-- Opening Marker --
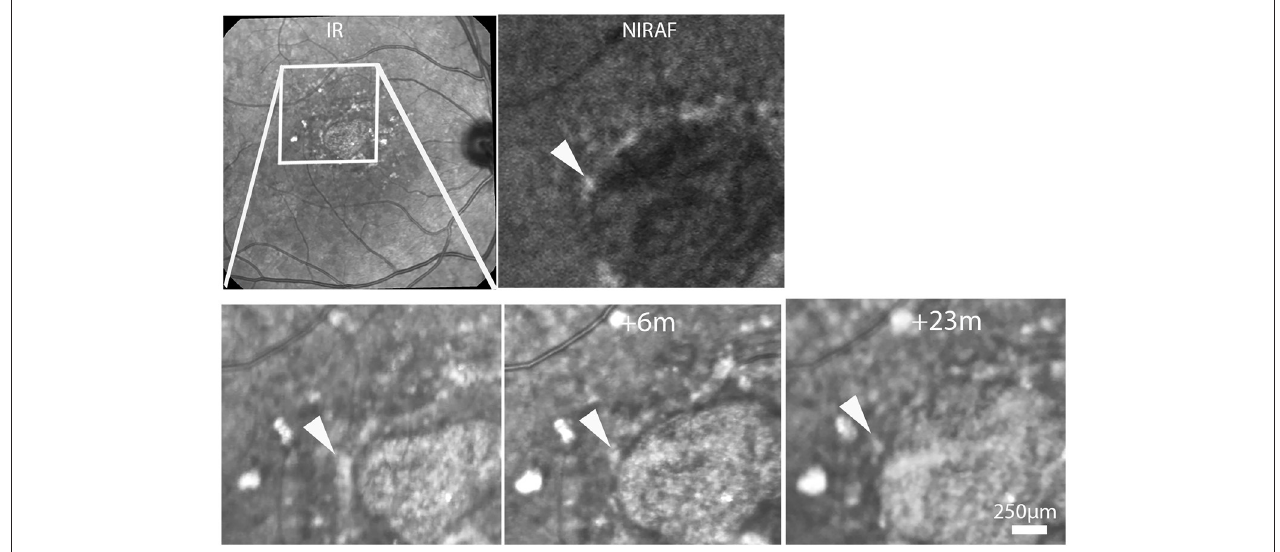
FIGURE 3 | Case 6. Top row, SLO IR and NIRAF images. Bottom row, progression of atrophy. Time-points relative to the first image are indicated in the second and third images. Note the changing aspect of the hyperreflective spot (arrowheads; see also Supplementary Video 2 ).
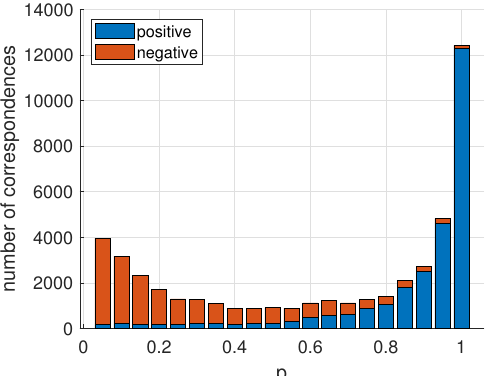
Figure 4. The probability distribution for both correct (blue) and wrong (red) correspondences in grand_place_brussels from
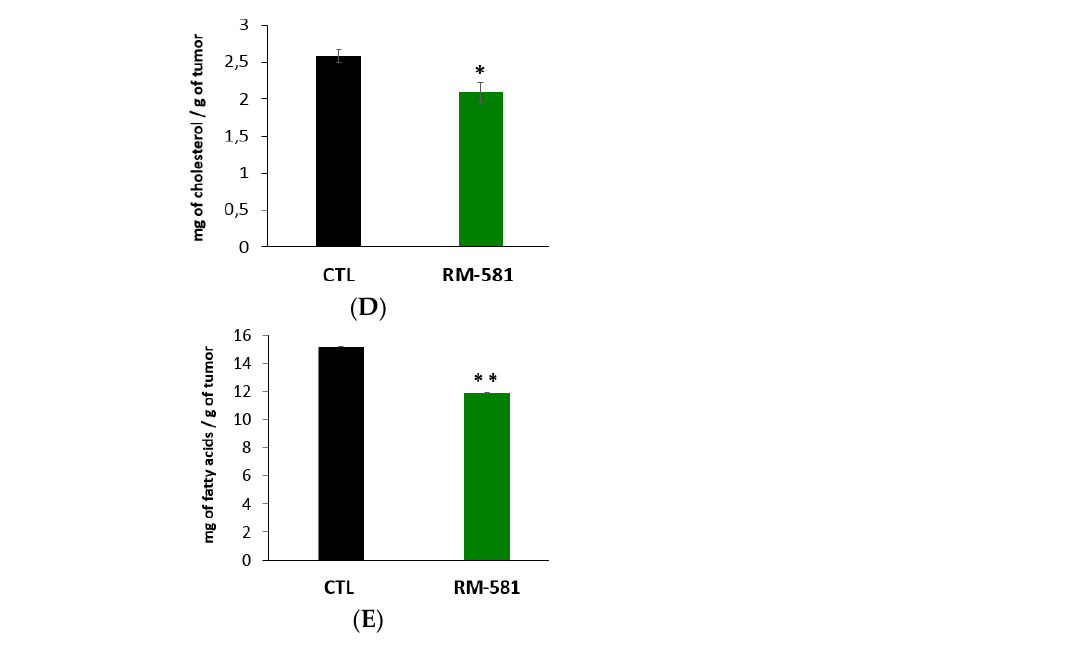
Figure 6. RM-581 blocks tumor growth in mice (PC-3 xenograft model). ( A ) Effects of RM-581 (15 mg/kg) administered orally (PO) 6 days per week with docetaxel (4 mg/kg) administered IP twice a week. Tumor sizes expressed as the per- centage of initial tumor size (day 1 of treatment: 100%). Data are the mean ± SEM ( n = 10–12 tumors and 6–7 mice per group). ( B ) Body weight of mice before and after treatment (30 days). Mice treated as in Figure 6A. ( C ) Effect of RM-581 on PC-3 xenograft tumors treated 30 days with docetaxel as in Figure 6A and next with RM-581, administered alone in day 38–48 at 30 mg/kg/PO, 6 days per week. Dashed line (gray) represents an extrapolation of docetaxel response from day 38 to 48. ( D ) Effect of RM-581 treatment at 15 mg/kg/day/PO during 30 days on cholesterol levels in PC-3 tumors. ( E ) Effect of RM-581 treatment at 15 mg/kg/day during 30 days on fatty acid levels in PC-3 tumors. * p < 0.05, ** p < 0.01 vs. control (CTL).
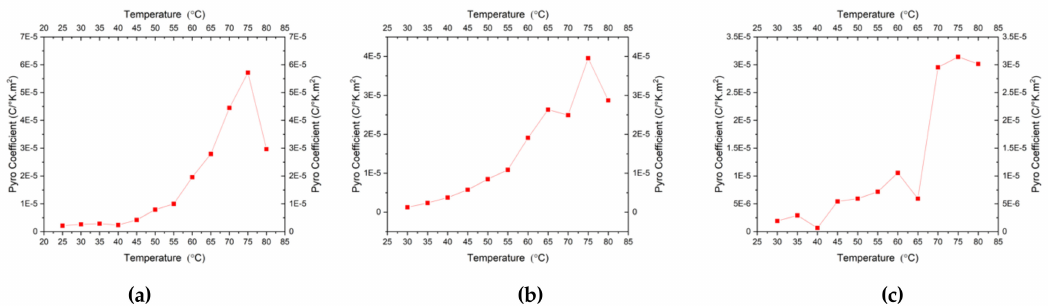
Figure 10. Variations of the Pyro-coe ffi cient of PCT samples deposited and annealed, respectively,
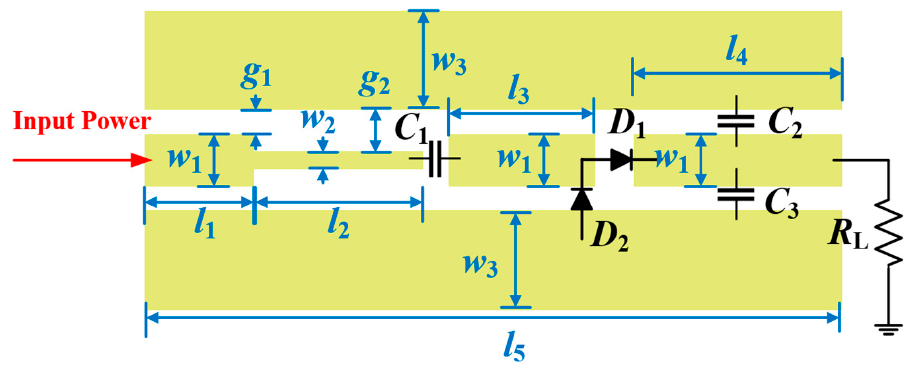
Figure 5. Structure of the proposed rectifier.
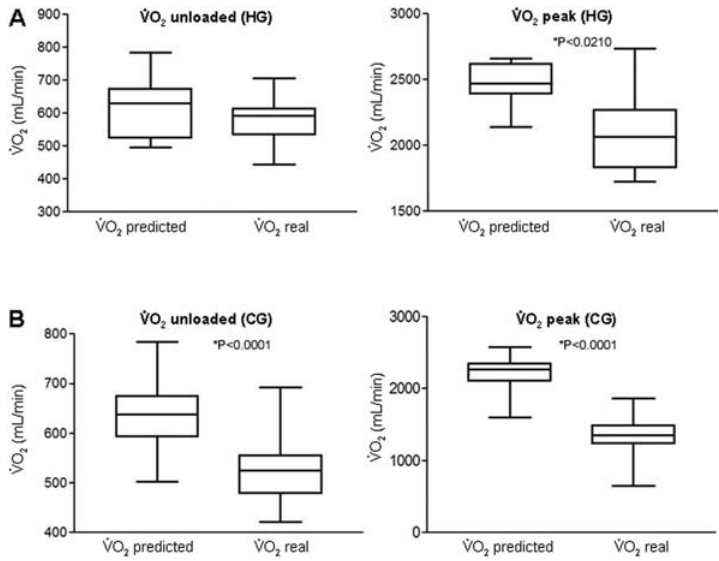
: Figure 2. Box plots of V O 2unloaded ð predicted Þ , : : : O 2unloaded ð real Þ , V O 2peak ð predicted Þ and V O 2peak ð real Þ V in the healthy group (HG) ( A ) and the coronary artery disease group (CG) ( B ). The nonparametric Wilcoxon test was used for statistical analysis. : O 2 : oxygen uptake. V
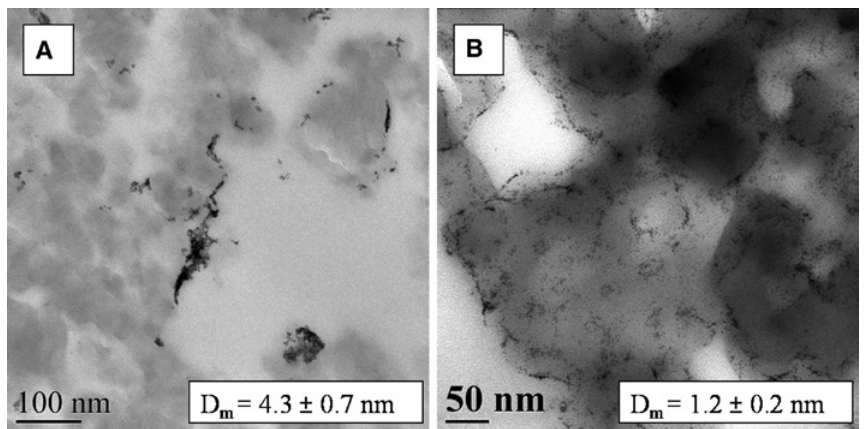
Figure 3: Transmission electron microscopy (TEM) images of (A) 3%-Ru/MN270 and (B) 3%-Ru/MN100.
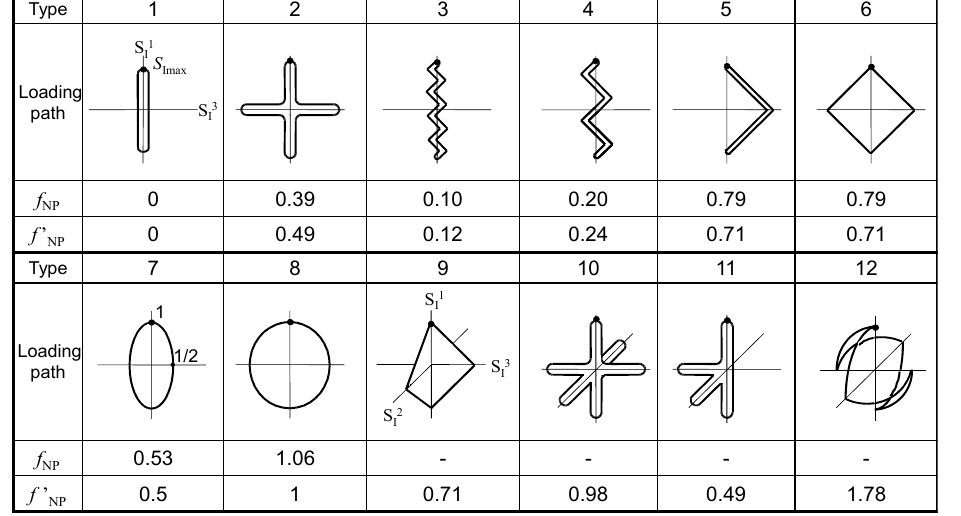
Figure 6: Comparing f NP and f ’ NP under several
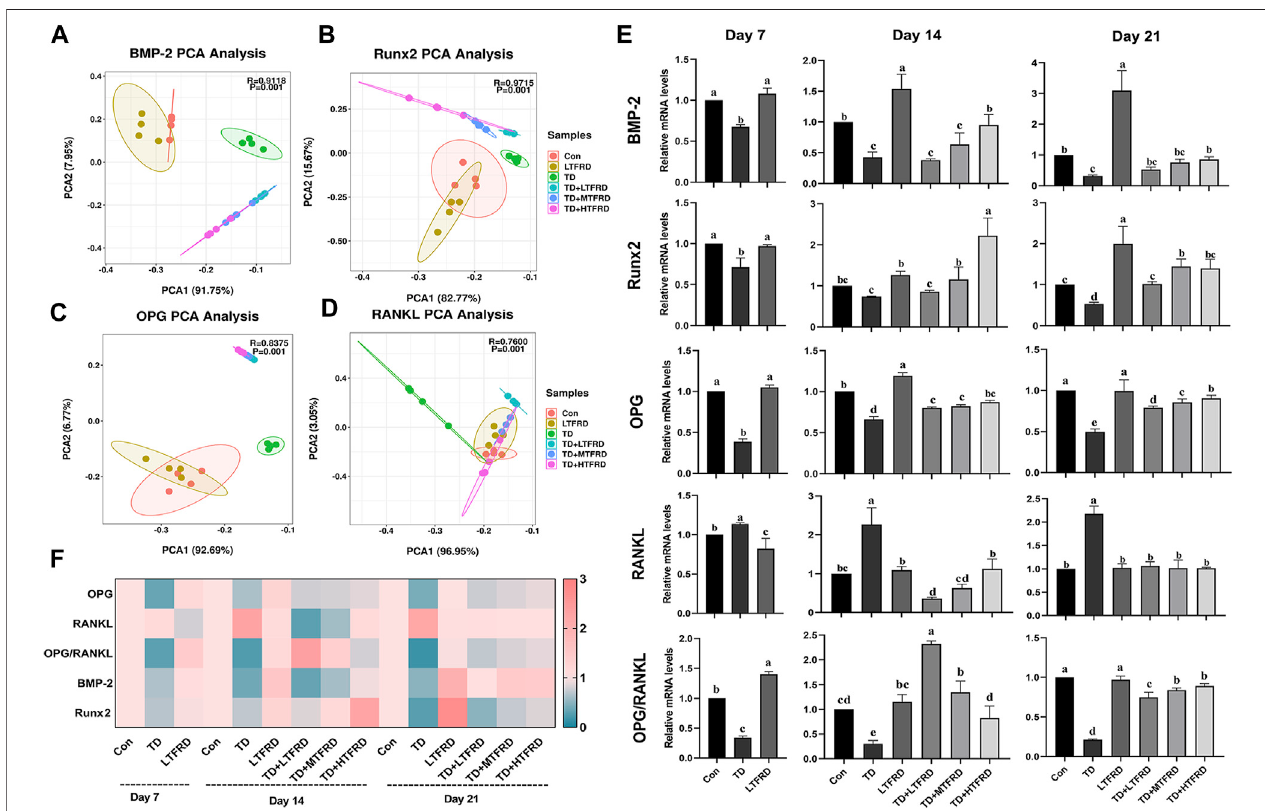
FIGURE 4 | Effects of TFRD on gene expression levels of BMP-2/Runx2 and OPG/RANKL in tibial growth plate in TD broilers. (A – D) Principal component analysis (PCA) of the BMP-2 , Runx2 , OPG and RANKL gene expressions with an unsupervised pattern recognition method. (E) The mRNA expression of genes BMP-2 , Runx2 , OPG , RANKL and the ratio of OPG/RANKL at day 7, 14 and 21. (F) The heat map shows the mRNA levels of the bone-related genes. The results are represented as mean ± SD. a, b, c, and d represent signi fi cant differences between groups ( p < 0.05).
-- Closing Marker --
For this exercise, transcribe the data above line by line, exactly, with pictures omitted.

FIGURE 3 | Case 6. Top row, SLO IR and NIRAF images. Bottom row, progression of atrophy. Time-points relative to the first image are indicated in the second and third images. Note the changing aspect of the hyperreflective spot (arrowheads; see also Supplementary Video 2 ).
Figure 4. The probability distribution for both correct (blue) and wrong (red) correspondences in grand_place_brussels from
Figure 6. RM-581 blocks tumor growth in mice (PC-3 xenograft model). ( A ) Effects of RM-581 (15 mg/kg) administered orally (PO) 6 days per week with docetaxel (4 mg/kg) administered IP twice a week. Tumor sizes expressed as the per- centage of initial tumor size (day 1 of treatment: 100%). Data are the mean ± SEM ( n = 10–12 tumors and 6–7 mice per group). ( B ) Body weight of mice before and after treatment (30 days). Mice treated as in Figure 6A. ( C ) Effect of RM-581 on PC-3 xenograft tumors treated 30 days with docetaxel as in Figure 6A and next with RM-581, administered alone in day 38–48 at 30 mg/kg/PO, 6 days per week. Dashed line (gray) represents an extrapolation of docetaxel response from day 38 to 48. ( D ) Effect of RM-581 treatment at 15 mg/kg/day/PO during 30 days on cholesterol levels in PC-3 tumors. ( E ) Effect of RM-581 treatment at 15 mg/kg/day during 30 days on fatty acid levels in PC-3 tumors. * p < 0.05, ** p < 0.01 vs. control (CTL).
Figure 10. Variations of the Pyro-coe ffi cient of PCT samples deposited and annealed, respectively,
Figure 5. Structure of the proposed rectifier.
: Figure 2. Box plots of V O 2unloaded ð predicted Þ , : : : O 2unloaded ð real Þ , V O 2peak ð predicted Þ and V O 2peak ð real Þ V in the healthy group (HG) ( A ) and the coronary artery disease group (CG) ( B ). The nonparametric Wilcoxon test was used for statistical analysis. : O 2 : oxygen uptake. V
Figure 3: Transmission electron microscopy (TEM) images of (A) 3%-Ru/MN270 and (B) 3%-Ru/MN100.
Figure 6: Comparing f NP and f ’ NP under several
FIGURE 4 | Effects of TFRD on gene expression levels of BMP-2/Runx2 and OPG/RANKL in tibial growth plate in TD broilers. (A – D) Principal component analysis (PCA) of the BMP-2 , Runx2 , OPG and RANKL gene expressions with an unsupervised pattern recognition method. (E) The mRNA expression of genes BMP-2 , Runx2 , OPG , RANKL and the ratio of OPG/RANKL at day 7, 14 and 21. (F) The heat map shows the mRNA levels of the bone-related genes. The results are represented as mean ± SD. a, b, c, and d represent signi fi cant differences between groups ( p < 0.05).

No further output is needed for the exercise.